ASSIGNMENT >> Copy the lines verbatim, beginning with the line that contains "## Features Added" and continuing through the end of the data, and only those lines.

LISTED RECORDS >>
☆ ☆ ☆ ☆
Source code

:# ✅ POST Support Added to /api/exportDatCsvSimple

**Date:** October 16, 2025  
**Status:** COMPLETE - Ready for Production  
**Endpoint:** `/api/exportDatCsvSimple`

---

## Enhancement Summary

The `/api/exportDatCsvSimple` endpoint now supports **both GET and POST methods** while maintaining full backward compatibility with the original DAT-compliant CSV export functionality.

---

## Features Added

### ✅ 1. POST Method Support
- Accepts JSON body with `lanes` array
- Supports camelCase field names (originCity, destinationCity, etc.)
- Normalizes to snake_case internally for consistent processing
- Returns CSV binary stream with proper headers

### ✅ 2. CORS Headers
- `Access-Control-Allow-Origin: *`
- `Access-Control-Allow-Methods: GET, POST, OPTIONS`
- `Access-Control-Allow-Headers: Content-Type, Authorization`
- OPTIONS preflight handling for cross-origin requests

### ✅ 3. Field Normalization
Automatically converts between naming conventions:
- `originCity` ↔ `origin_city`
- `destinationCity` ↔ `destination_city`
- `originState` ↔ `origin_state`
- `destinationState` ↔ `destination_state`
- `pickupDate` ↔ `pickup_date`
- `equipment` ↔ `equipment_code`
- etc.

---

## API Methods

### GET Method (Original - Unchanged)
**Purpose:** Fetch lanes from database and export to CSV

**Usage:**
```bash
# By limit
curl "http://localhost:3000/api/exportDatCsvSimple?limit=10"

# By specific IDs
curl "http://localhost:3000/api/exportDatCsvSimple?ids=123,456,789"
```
☆ ☆ ☆ ☆
WRITTEN ANSWER >>
## Features Added

### ✅ 1. POST Method Support
- Accepts JSON body with `lanes` array
- Supports camelCase field names (originCity, destinationCity, etc.)
- Normalizes to snake_case internally for consistent processing
- Returns CSV binary stream with proper headers

### ✅ 2. CORS Headers
- `Access-Control-Allow-Origin: *`
- `Access-Control-Allow-Methods: GET, POST, OPTIONS`
- `Access-Control-Allow-Headers: Content-Type, Authorization`
- OPTIONS preflight handling for cross-origin requests

### ✅ 3. Field Normalization
Automatically converts between naming conventions:
- `originCity` ↔ `origin_city`
- `destinationCity` ↔ `destination_city`
- `originState` ↔ `origin_state`
- `destinationState` ↔ `destination_state`
- `pickupDate` ↔ `pickup_date`
- `equipment` ↔ `equipment_code`
- etc.

---

## API Methods

### GET Method (Original - Unchanged)
**Purpose:** Fetch lanes from database and export to CSV

**Usage:**
```bash
# By limit
curl "http://localhost:3000/api/exportDatCsvSimple?limit=10"

# By specific IDs
curl "http://localhost:3000/api/exportDatCsvSimple?ids=123,456,789"
```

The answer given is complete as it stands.